In the above nested query the inner query has to be re-executed for each employee. (A sufficiently smart implementation may cache the inner query's result on a department-by-department basis, but even in the best case the inner query must be executed once per department.)

=== Correlated subqueries in the SELECT clause ===
Correlated subqueries may appear elsewhere besides the WHERE clause; for example, this query uses a correlated subquery in the SELECT clause to print the entire list of employees alongside the average salary for each employee's department. Again, because the subquery is correlated with a column of the outer query, it must be re-executed for each row of the result.

 SELECT employee_number,
        name,
        (SELECT AVG(salary)
           FROM employees
          WHERE department = emp.department) AS department_average
   FROM employees emp

=== Correlated subqueries in the FROM clause ===
It is generally meaningless to have a correlated subquery in the FROM clause because the table in the FROM clause is needed to evaluate the outer query, but the correlated subquery in the FROM clause can't be evaluated before the outer query is evaluated, causing a chicken-and-egg problem. Specifically, MariaDB lists this as a limitation in its documentation.

However, in some database systems, it is allowed to use correlated subqueries while joining in the FROM clause, referencing the tables listed before the join using a specified keyword, producing a number of rows in the correlated subquery and joining it to the table on the left. For example, in PostgreSQL, adding the keyword LATERAL before the right-hand subquery, or in Microsoft SQL Server, using the keyword CROSS APPLY or OUTER APPLY instead of JOIN achieves the effect.

== Computation of correlated subqueries ==
A commonly used computational method for a correlated subquery is to rewrite it into an equivalent flat query (a process known as flattening

 or unnesting ). The algorithm development in this direction has an advantage of low complexity. Because this is a customized approach, existing database systems cannot flatten arbitrary correlated subqueries by following certain general rules. In addition, this approach requires high engineering efforts to implement flattening algorithms into a database engine. A general computational approach is to directly execute the nested loop by iterating all tuples of the correlated columns from the outer query block and executing the subquery as many times as the number of outer-loop tuples.

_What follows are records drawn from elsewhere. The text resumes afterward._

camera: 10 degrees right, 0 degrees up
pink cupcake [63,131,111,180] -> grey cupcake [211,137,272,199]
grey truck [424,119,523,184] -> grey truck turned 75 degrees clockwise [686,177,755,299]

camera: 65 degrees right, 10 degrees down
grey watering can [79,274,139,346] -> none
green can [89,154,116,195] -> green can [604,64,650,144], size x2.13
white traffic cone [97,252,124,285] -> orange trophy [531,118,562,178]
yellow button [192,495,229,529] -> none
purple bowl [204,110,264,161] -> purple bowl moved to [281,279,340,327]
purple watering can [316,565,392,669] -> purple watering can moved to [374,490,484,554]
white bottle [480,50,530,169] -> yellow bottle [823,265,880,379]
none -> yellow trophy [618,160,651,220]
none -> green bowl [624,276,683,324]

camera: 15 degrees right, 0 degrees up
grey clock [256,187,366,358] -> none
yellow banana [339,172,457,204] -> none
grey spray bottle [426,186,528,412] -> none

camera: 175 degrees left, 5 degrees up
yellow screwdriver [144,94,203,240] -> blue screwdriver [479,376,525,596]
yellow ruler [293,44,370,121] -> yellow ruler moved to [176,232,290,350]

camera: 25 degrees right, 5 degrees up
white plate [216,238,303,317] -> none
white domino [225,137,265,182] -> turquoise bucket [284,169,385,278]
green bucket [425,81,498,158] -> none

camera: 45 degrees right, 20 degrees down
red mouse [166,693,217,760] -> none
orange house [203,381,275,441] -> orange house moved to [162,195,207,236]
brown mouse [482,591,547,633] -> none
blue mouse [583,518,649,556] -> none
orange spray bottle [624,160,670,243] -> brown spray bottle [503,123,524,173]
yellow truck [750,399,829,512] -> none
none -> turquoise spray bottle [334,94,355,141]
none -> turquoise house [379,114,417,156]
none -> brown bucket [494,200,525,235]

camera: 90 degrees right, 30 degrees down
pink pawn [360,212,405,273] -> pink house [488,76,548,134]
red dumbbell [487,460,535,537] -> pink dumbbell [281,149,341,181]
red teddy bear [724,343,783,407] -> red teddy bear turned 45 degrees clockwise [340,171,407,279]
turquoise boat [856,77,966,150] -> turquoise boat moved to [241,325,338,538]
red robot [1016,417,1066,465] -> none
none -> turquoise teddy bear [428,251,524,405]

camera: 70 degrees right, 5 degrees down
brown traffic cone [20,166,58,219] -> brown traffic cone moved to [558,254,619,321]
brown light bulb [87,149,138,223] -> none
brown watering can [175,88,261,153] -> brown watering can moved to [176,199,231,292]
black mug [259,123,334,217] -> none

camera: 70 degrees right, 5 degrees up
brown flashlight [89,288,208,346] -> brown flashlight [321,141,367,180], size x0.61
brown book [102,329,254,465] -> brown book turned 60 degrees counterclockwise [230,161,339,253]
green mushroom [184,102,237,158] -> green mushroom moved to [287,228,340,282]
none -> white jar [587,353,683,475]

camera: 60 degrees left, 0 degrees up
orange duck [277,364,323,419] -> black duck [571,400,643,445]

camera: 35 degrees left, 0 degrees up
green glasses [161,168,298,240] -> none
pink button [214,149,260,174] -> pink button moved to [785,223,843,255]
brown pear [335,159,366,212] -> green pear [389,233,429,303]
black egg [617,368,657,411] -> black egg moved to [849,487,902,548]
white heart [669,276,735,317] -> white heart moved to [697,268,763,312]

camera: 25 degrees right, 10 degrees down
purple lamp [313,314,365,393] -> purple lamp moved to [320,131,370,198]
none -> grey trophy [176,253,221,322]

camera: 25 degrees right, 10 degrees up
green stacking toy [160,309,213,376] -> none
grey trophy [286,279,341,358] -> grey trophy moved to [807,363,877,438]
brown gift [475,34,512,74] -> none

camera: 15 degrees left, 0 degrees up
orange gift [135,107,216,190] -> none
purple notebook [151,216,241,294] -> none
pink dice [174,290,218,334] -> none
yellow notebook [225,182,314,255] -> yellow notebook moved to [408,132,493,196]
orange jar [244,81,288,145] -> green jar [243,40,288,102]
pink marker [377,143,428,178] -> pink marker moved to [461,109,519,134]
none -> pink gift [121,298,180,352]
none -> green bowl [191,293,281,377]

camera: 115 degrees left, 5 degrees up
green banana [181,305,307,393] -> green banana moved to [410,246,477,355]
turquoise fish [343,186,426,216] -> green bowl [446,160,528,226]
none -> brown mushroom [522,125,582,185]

This simple approach has an advantage of general-purpose because it is not affected by the type of correlated operators or subquery structures. However, it has a high computational complexity. A GPU acceleration approach is used to significantly improve the performance of the nested method of high algorithmic complexity by exploiting massive parallelism and device memory locality on GPU, which accomplishes the goal for both general-purpose software design and implementation and high performance in subquery processing.